According to Towers Watson commentary regarding their 2014 compensation survey, the projected 3 percent pay raise in 2015 is a bit disappointing as the average employee is barely keeping ahead of inflation. However, we realize that many companies are being conservative with pay, because they are still concerned about the stability of the economy and the labor market.
Despite this reality, the most recent MRINetwork Recruiter Sentiment Study, found that although improved compensation and benefits are a leading factor for candidates considering changing jobs, the top reason that candidates leave is because of clear advancement opportunities elsewhere.
So what does this mean for employers?
Companies may be at greater risk of losing their top performers, but the wage issue can be averted by focusing on career tracking, mentoring and training programs. After all, advancement to a more senior role not only connotes greater responsibility, but also higher pay, or at least the long-term potential to earn more.

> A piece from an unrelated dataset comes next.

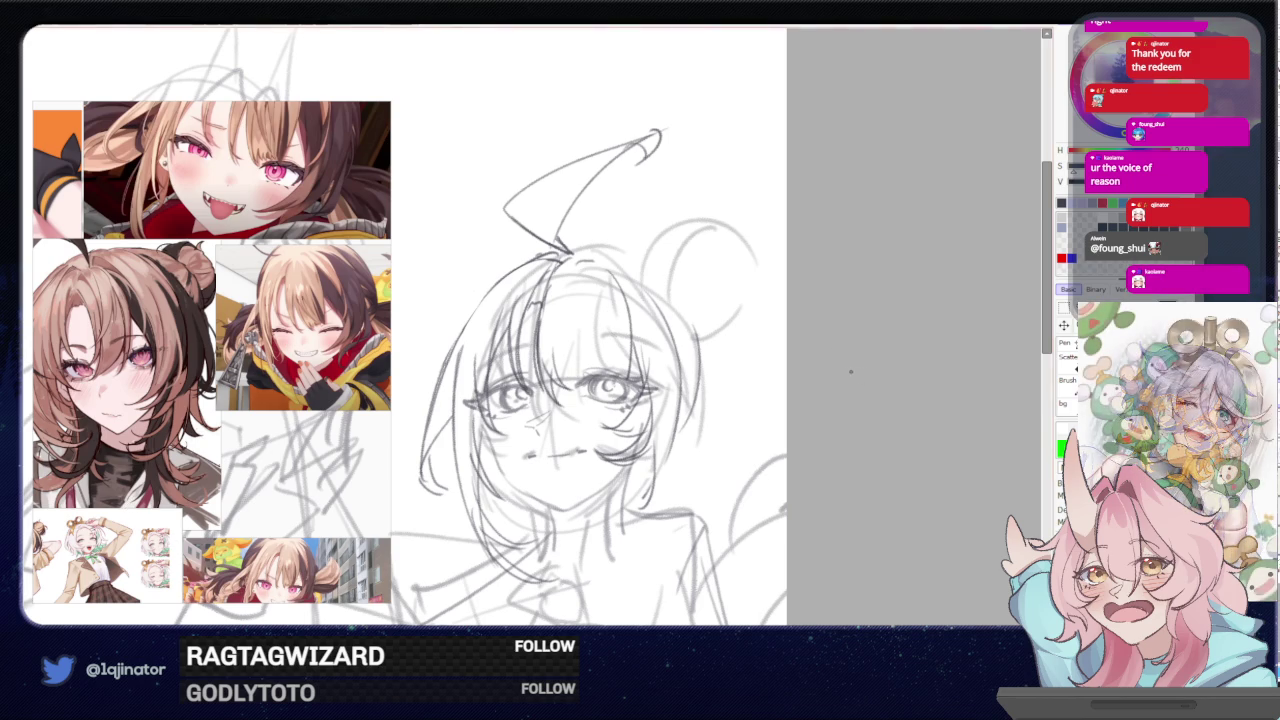
{"action": "mouse_move", "coordinate": [516, 352]}
{"action": "left_mouse_down"}
{"action": "mouse_move", "coordinate": [492, 393]}
{"action": "mouse_move", "coordinate": [490, 340]}
{"action": "left_mouse_up"}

“The days of requiring employees to take on the workload of people who either resigned or were laid off, without additional pay, are behind us,” says Nancy Halverson, vice president of global operations for MRINetwork. “Today’s workers want recognition for their contributions, and they expect to see a clear path for how added responsibilities will enable them to advance within the company.”

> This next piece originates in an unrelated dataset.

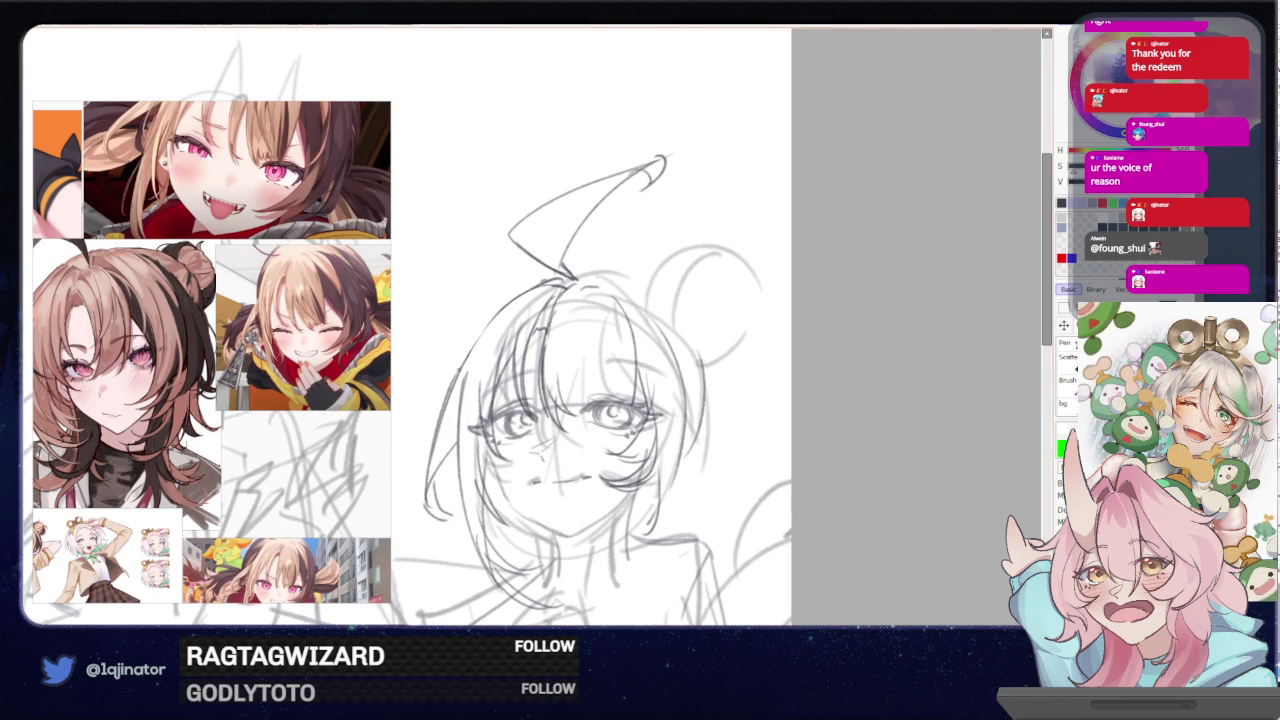
- Draw a shorter curved line down the left hair after undoing two longer attempts
{"action": "left_click_drag", "start_coordinate": [540, 268], "coordinate": [460, 505]}
{"action": "key", "text": "ctrl+z"}
{"action": "left_click_drag", "start_coordinate": [540, 270], "coordinate": [460, 390]}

Ultimately the salary discussion has more to do with an employer’s culture of coaching, mentoring, training, recognition and evidence of upward mobility, in addition to how well the organization communicates and sells these attributes, both internally and externally. “The goal should be more about creating a ‘best place to work’ environment that is highly desired by candidates in the marketplace,” adds Halverson. “This is really what the future of recruitment and retention is all about.”
Advancement opportunities and career-pathing will additionally become more important as Baby Boomers retire and Millennials become the majority in the workplace. This generation is especially focused on gaining experience that can be leveraged to make the next career step, which is why job changes after 2-3 years are more common. Companies that provide the mentoring and training that Millennials crave are not only working toward retention of their brightest talent, they are grooming the future leaders of the organization.

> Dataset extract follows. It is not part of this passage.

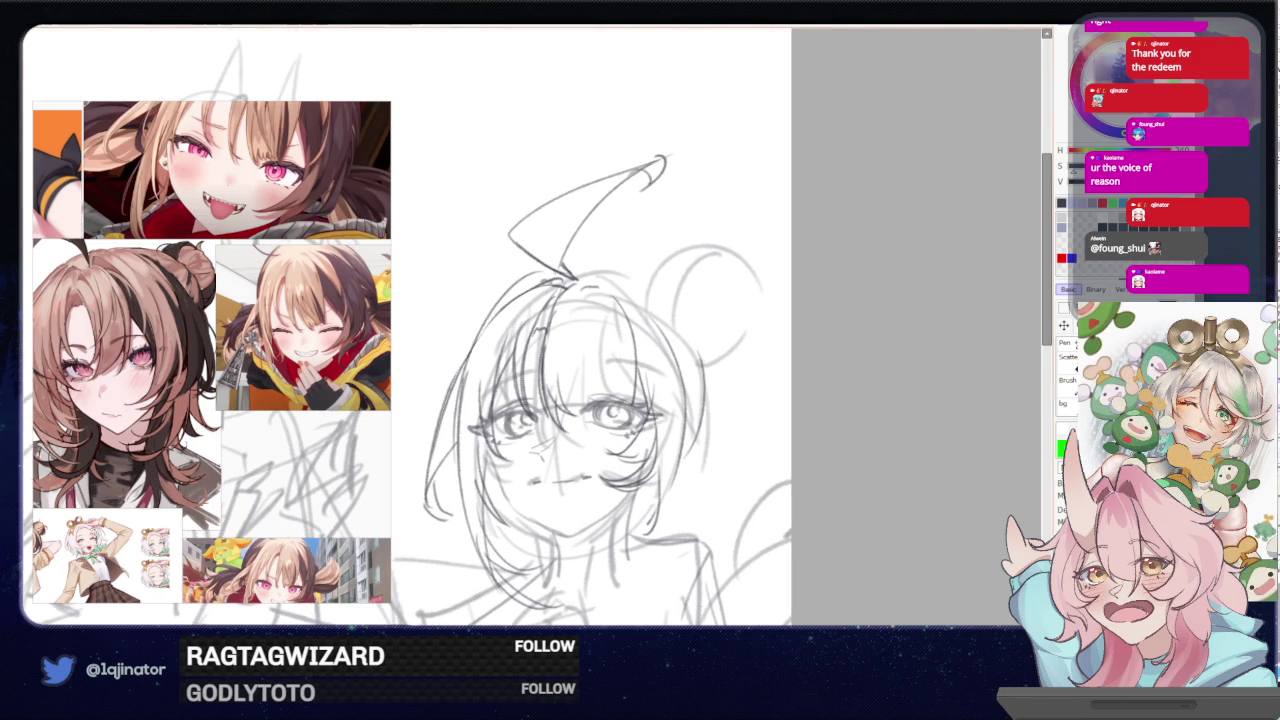
{"action": "key", "text": "ctrl+z"}
{"action": "left_click_drag", "start_coordinate": [540, 280], "coordinate": [468, 350]}
- Extend the left hair strand, then rotate the view and mirror it horizontally
{"action": "key", "text": "x"}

Halverson provides the following tips for establishing and promoting career-pathing and mentorship programs:
- Brainstorm how your organization can develop these programs, if they don’t already exist. Consider how they can be leveraged to support various groups within your workforce including minorities, women and junior to mid-level management candidates.
- Begin discussing internal mobility programs during the interviewing and onboarding process.
- Promote the programs through multiple internal and external channels to create stories about employee advancement within the company.
Although career growth is what’s most important to candidates, it doesn’t mean that companies can make wage increases a last thought. Salaries are going to have to come up to attract top performers. “However, no amount of money will make them stay in a role that appears to have no future,” concludes Halverson. “That’s where the power of career-pathing kicks in.”